Angezeigter Abschnitt:
===
Man muss die Fälle von Fall zu Fall unterschiedlich sehen, aber man muss auch sehen, wir haben eine Gefährdungslage, wie wir sie so noch nie in der Geschichte der Bundesrepublik Deutschland gehabt haben, auch nicht zu Zeiten der Roten-Armee-Fraktion. Also gerade, was islamistische Gefährder betrifft, da geht die Bundesregierung von einer Zahl von 400 bis 500 Menschen aus, die bereit und in der Lage wären, Anschläge auszuüben. Wenn man sich vorstellt, zur Zeit der Roten-Armee-Fraktion waren das ungefähr 30 bis 40.
Welty: Nach den Anschlägen von Paris, die ja einen terroristischen, einen islamistischen Hintergrund hatten, haben Sie konstatiert, die französische Regierung reagiere zu scharf, die deutsche zu lasch, wie fällt Ihre Standortbestimmung heute Morgen aus?
Gut als Demonstration gegen den IS
Krause: Ja, ich muss sagen, zu lasch haben die Sicherheitsorgane nicht reagiert, sondern da wurde wirklich alles aufgefahren, was man auffahren konnte, bis hin zum GSG 9. Also es zeigt, man ist inzwischen ganz gut vorbereitet, und das finde ich auch einfach als Demonstration ganz gut, weil es zeigt, wenn tatsächlich der IS versuchen sollte, ein Kommando hier nach Deutschland zu schicken, um mit mehreren Leuten viele, viele Menschen umzubringen, ganz so einfach werden die es nicht haben.
Welty: Bayerns Innenminister Joachim Herrmann fordert bereits den Einsatz der Bundeswehr im Inneren, was halten Sie von dieser Spielart, von dieser Möglichkeit?
===
Datenliste:

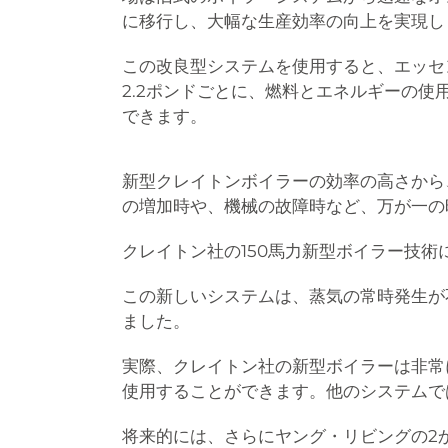
に移行し、大幅な生産効率の向上を実現し
この改良型システムを使用すると、エッセ
2.2ポンドごとに、燃料とエネルギーの使
できます。
新型クレイトンボイラーの効率の高さから
の増加時や、機械の故障時など、万が一の
クレイトン社の150馬力新型ボイラー技
この新しいシステムは、蒸気の常時発生が
ました。
実際、クレイトン社の新型ボイラーは非常
使用することができます。他のシステムで
将来的には、さらにヤング・リビングの2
===
Was zu tun ist: Nenne anhand des Interviews über die Gefährdungslage in Deutschland die Zahl islamistischer Gefährder, von der die Bundesregierung ausgeht. Die Zeilen stammen aus einer anderen Quelle.

Ergebnis unten: 400 bis 500 Menschen